▶ **Task to carry out**:
Extract each line of the items below that contains the string "Инженерная", treating uppercase and lowercase letters as distinct.

▶ **Dataset content**:
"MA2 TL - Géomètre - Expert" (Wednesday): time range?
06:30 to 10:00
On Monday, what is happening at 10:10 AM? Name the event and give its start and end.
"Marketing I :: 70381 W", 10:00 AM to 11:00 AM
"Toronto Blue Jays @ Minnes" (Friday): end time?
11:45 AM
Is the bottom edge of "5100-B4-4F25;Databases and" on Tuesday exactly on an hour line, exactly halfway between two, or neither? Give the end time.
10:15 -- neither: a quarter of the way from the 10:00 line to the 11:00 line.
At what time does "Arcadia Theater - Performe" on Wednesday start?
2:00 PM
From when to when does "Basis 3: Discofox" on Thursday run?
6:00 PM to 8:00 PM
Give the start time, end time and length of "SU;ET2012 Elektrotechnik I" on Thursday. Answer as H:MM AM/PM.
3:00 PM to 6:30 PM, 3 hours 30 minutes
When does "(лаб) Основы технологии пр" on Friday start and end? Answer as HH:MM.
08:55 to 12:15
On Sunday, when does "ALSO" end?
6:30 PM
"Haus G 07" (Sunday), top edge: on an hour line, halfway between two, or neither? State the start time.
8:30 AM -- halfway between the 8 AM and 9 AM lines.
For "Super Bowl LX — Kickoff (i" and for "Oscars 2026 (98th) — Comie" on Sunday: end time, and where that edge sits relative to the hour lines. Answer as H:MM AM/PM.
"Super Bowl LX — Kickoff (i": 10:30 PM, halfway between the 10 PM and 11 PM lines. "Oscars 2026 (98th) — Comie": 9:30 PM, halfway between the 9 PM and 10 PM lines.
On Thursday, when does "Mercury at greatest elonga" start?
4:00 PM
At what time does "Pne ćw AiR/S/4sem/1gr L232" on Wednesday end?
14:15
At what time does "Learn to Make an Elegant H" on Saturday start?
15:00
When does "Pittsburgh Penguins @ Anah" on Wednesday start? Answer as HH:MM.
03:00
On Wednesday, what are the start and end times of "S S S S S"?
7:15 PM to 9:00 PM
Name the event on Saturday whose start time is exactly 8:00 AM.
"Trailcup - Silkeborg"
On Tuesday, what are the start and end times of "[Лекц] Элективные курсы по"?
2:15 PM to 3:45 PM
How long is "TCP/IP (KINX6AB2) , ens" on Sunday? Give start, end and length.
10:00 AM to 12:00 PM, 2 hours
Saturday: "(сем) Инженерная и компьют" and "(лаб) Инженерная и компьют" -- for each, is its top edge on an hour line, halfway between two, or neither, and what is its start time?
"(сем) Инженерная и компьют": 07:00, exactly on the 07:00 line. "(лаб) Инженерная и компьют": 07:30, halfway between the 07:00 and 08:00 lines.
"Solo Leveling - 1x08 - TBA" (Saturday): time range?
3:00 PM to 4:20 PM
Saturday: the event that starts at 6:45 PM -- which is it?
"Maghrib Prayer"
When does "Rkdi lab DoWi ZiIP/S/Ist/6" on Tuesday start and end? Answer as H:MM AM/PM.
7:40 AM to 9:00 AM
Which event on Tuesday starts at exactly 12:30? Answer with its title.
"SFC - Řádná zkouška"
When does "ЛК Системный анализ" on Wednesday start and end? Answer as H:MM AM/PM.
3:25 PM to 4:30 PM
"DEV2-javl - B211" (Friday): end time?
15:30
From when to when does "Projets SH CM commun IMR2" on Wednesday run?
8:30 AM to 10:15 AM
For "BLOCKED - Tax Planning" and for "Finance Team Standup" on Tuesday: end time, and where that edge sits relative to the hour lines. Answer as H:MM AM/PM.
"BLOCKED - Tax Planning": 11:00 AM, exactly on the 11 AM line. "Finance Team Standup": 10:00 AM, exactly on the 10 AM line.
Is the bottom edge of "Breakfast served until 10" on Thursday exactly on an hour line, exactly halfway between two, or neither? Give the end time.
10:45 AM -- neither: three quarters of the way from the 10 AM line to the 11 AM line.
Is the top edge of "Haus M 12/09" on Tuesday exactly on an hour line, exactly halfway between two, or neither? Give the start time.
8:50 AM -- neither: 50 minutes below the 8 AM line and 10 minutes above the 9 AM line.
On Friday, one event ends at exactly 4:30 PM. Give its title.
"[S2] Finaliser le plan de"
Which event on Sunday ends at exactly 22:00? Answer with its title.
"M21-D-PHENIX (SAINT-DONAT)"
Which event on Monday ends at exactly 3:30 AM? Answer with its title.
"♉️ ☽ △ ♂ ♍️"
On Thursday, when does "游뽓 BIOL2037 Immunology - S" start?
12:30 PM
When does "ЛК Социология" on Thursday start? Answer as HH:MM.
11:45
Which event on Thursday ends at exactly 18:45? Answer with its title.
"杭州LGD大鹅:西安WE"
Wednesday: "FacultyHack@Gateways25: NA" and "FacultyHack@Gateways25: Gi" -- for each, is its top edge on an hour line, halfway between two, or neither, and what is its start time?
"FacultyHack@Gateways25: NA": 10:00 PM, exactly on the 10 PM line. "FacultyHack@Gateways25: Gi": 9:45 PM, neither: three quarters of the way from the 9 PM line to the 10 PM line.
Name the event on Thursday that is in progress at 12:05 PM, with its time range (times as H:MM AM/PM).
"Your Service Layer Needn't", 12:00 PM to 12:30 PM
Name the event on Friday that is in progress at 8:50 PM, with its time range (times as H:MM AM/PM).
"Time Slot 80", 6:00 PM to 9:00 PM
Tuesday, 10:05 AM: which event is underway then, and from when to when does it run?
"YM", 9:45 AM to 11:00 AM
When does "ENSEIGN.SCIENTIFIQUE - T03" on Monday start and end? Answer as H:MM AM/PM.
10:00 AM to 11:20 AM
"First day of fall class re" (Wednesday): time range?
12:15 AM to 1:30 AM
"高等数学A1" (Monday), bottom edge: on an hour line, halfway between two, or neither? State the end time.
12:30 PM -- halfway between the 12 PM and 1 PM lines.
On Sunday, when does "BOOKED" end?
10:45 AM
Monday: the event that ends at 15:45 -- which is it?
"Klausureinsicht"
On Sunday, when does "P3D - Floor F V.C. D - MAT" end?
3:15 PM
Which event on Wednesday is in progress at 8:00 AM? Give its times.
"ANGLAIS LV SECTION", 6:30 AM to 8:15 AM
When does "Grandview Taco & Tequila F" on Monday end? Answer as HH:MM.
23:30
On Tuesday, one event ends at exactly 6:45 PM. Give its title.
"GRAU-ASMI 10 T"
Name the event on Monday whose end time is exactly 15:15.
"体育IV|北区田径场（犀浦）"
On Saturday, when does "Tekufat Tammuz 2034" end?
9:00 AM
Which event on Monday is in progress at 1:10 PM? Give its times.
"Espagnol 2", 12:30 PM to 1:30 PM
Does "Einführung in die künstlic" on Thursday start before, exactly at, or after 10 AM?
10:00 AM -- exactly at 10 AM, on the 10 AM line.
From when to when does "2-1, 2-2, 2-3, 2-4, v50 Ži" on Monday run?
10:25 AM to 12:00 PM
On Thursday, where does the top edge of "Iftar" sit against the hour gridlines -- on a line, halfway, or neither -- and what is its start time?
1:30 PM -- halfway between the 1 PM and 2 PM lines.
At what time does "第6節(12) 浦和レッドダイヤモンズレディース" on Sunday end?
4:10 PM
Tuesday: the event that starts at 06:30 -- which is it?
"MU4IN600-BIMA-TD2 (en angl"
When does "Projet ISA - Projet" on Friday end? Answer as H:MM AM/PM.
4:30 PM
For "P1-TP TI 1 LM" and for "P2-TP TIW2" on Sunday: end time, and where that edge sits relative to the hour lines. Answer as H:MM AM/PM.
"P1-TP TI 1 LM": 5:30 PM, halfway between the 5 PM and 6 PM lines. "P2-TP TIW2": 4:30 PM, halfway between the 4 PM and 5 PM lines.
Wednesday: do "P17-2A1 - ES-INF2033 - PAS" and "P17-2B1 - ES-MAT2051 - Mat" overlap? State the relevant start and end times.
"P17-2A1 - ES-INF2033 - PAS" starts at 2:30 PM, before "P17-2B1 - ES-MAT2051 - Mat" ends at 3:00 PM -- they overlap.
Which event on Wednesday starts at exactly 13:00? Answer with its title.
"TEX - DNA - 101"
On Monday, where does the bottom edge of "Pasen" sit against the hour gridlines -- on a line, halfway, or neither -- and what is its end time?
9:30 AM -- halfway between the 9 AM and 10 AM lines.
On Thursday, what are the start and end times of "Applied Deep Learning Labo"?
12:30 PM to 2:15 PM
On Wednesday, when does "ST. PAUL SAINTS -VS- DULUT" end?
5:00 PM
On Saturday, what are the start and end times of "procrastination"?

▶ **Expected output**:
Saturday: "(сем) Инженерная и компьют" and "(лаб) Инженерная и компьют" -- for each, is its top edge on an hour line, halfway between two, or neither, and what is its start time?
"(сем) Инженерная и компьют": 07:00, exactly on the 07:00 line. "(лаб) Инженерная и компьют": 07:30, halfway between the 07:00 and 08:00 lines.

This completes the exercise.